▶ **Given problem 1**:
Repeat the point correspondence entries word for word, starting at the line that contains "pose: elev=132.1 azim=249.1" and ending at the last of the entries, both ends included. Leave the pictures out of your answer.

▶ **Selected passage**:
----

When we first start working with data, usually in a statistics class, we mostly use clean and completed datasets as examples. Later on, we realize data is not always clean or complete when doing research or data analysis for other purposes. In reality, we often need to put two or more datasets together to begin whatever statistical analysis tasks we would like to perform. In this post, we demonstrate how to combine datasets using append
and merge
, which are row-wise combining and column-wise combining, respectively.
Append data: append
Say you would like to stack one of your data files on top of another. For this you use the append command. Usually the data files we would like to append contain the same variables, so let's create two fictional data files using characters from the TV show Game of Thrones that both have the same four variables: id, character name, character family and numbers of episodes the character appeared in. We recommend you first set your working directory using the cd
command or by going to File...Change working directory. After you run the command input id str8 name str9 family epi
, type in the data below or copy and paste. For example, '1 "Arya" "Stark" 33'. Do not include the leading "1."

----

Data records
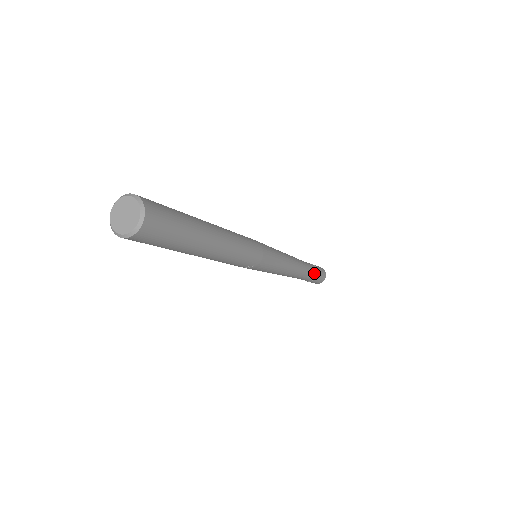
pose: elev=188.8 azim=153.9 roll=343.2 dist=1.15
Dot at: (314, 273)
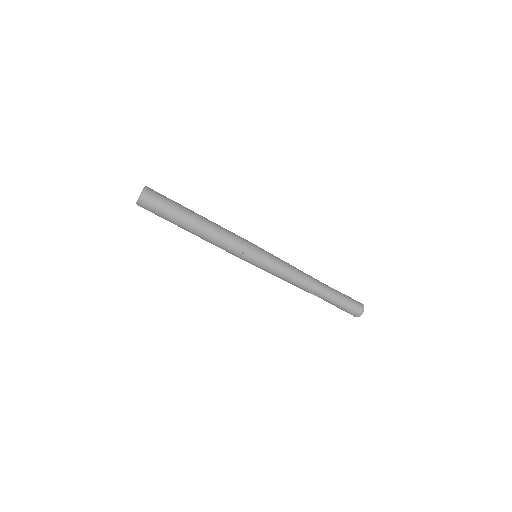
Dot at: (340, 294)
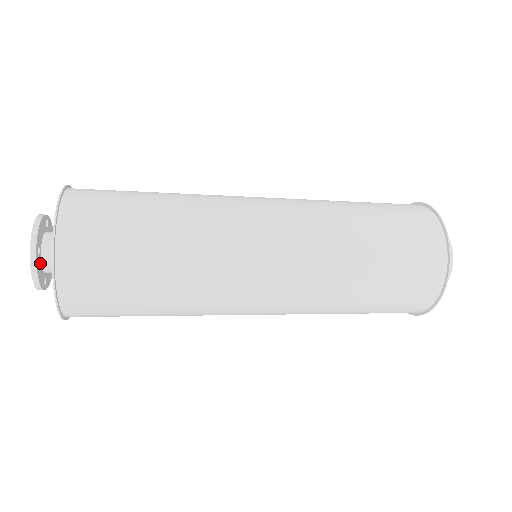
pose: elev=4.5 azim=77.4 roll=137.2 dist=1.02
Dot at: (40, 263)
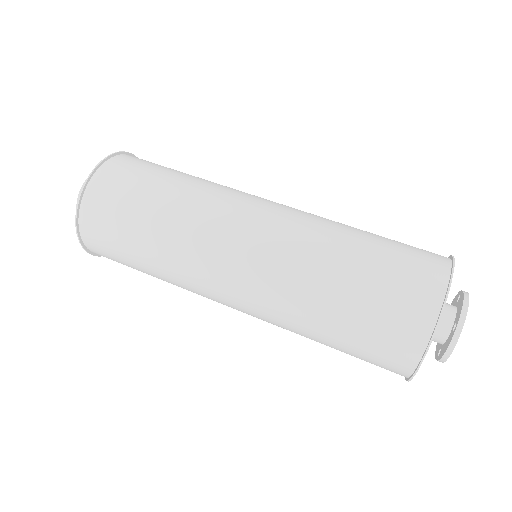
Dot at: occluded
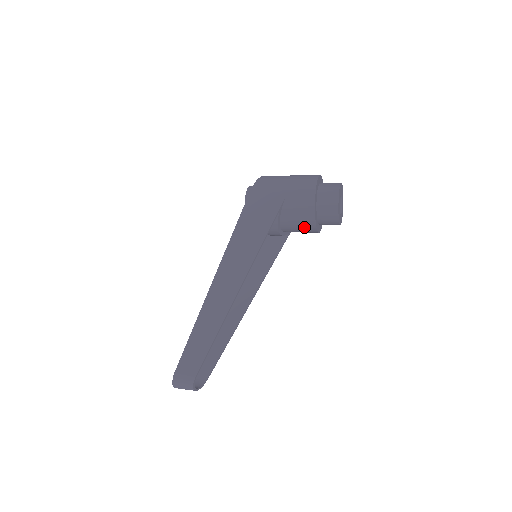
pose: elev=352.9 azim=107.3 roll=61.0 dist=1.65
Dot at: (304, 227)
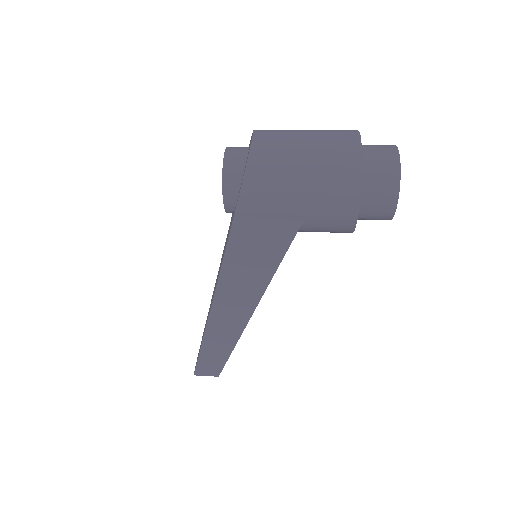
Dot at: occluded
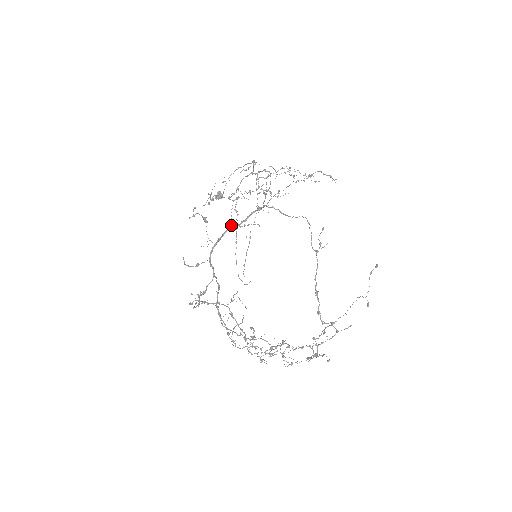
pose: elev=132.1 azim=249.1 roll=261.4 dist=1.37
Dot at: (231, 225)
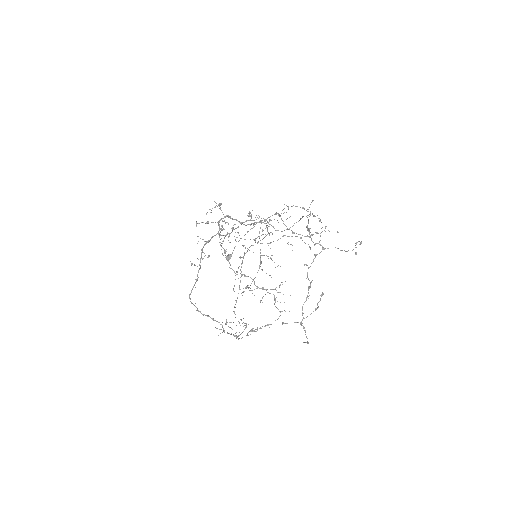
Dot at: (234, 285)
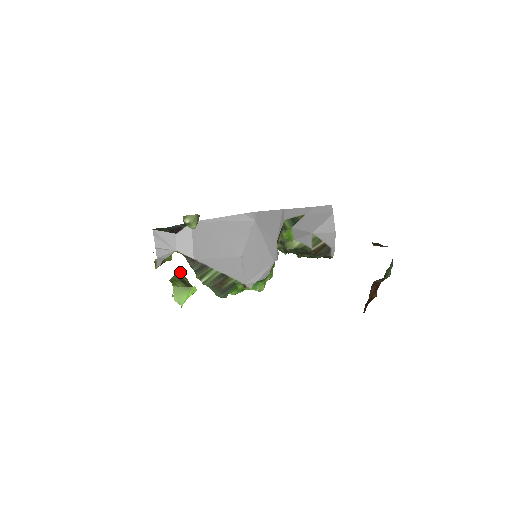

----

▶ **Given problem 2**:
Take the passage on combining datasets with append and merge further, picking up after its final sentence.

▶ **Task response 1**:
pose: elev=132.1 azim=249.1 roll=261.4 dist=1.37
Dot at: (231, 225)
Dot at: (234, 285)

▶ **Task response 2**:
* Set working directory
cd [YOUR PATH]
* create dataset 1
clear
input id str8 name str9 family epi
id name family epi
1. 1 "Arya" "Stark" 33
2. 2 "Cersei" "Lannister" 36
3. 3 "Ned" "Stark" 11
4. end
save got1, replace
file got1.dta saved
list
+-------------------------------+
| id name family epi |
|-------------------------------|
1. | 1 Arya Stark 33 |
2. | 2 Cersei Lannister 36 |
3. | 3 Ned Stark 11 |
+-------------------------------+
* create dataset 2
clear
input id str8 name str9 family epi
id name family epi
1. 5 "Robert" "Baratheon" 7
2. 4 "Jon" "Stark" 32
3. 6 "Tyrion" "Lannister" 36
4. end
save got2, replace
file got2.dta saved
list
+-------------------------------+
| id name family epi |
|-------------------------------|
1. | 5 Robert Baratheon 7 |
2. | 4 Jon Stark 32 |
3. | 6 Tyrion Lannister 36 |
+-------------------------------+
* combine the two datasets and see the results
use got1, clear
append using got2
list
+-------------------------------+
| id name family epi |
|-------------------------------|
1. | 1 Arya Stark 33 |
2. | 2 Cersei Lannister 36 |
3. | 3 Ned Stark 11 |
4. | 5 Robert Baratheon 7 |
5. | 4 Jon Stark 32 |
|-------------------------------|
6. | 6 Tyrion Lannister 36 |
+-------------------------------+
The combined dataset looks right, however we are not able to tell which dataset the observations came from. In some cases this may cause inconvenience when tracing back to the original files or performing a data analysis. For example, if got1 and got2 contain records from two different seasons, we should mark that in the combined dataset. We can simply do this by generating a variable indicating season before we append them.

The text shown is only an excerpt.